Making prints from our film negatives is often a bit of a pain. You have all kinds of chemicals you need to buy, and the range that’s available today can be quite overwhelming. In this video, Historic Process Specialist, Nick Brandreth at the George Eastman Museum shows us how to make prints using the salt process.
The salt process is one of the earliest silver-based photographic techniques and is used to make photograms, in-camera paper negatives and prints from paper and glass negatives – I suspect it might work on some types of film, too, either for contact prints or using an enlarger, although your enlarger would need a UV bulb in it.
It’s a technique that was discovered in the mid-to-late 1830s and was one of the world’s first photographic processes. It’s also quite a simple process, requiring just three main ingredients. Yes, that’s right, you do need a little more than just salt. You’ll also need water and silver nitrate.

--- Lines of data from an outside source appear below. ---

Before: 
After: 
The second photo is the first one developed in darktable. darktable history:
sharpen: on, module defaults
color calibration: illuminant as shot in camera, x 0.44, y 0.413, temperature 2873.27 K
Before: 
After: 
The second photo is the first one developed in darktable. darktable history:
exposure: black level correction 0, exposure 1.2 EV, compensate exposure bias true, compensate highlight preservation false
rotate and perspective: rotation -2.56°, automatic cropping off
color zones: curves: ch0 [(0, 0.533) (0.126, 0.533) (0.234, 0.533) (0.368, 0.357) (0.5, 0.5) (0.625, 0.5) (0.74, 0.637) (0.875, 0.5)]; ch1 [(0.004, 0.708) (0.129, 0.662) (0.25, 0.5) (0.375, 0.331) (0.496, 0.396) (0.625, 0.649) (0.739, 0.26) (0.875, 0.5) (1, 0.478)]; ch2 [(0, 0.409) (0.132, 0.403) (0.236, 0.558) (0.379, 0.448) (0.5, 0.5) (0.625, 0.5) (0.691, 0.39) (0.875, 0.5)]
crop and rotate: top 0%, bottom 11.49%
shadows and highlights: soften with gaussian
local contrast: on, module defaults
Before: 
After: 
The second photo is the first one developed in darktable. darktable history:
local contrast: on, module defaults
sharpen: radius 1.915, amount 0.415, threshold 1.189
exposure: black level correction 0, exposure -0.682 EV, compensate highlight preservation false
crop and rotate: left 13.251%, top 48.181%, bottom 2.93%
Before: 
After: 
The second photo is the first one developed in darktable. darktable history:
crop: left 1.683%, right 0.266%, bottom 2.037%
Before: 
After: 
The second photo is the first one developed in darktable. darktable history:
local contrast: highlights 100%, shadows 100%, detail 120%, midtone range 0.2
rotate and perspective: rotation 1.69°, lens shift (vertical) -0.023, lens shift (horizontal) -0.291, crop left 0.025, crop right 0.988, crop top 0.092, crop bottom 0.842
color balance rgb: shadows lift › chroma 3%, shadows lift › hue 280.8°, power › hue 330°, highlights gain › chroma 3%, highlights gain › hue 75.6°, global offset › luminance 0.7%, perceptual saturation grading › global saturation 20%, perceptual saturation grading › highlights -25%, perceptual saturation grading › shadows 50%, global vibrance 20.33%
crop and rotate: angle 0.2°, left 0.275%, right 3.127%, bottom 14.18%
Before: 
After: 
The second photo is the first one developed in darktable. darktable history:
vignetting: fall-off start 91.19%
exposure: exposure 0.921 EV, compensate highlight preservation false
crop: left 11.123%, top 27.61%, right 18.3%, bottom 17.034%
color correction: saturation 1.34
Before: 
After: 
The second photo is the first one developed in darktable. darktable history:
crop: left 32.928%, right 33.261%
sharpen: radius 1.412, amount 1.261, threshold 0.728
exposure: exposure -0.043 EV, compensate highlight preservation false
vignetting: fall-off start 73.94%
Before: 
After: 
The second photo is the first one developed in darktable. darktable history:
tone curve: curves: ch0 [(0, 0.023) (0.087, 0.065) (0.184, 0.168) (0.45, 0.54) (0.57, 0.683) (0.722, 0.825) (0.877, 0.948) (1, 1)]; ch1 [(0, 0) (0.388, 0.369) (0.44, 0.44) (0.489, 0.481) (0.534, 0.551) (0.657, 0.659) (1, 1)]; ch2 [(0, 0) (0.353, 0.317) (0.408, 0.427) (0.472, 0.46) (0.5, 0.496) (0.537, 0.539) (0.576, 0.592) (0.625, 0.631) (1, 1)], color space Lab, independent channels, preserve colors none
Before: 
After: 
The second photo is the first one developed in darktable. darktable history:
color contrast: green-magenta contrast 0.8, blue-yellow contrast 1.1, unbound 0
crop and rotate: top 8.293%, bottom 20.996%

Mix the salt into some water, mix the silver nitrate into some more water in a different container (wear goggles!), and then it’s just a case of “painting” it on using some balled up cotton wool. You’ll want to make sure to use separate pieces of cotton wool for the silver and salt solutions to get an even coating, and you’ll want to make sure it dries completely between applications.
Nick sandwiches the newly soaked and dried paper along with a glass negative inside a picture frame and then blasts it with UV light for a few minutes. Over time, the print develops. To fix and finish the print, there are a variety of potential methods. Nick gives it a wash in water, then gold chloride to remove the unused silver and prevent further developing and then coats it in beeswax and lavender oil to give it a really nice final colour.
It certainly looks like a lot of fun to try. I might have to pop this onto the “one day, I’ll have a go at that!” list.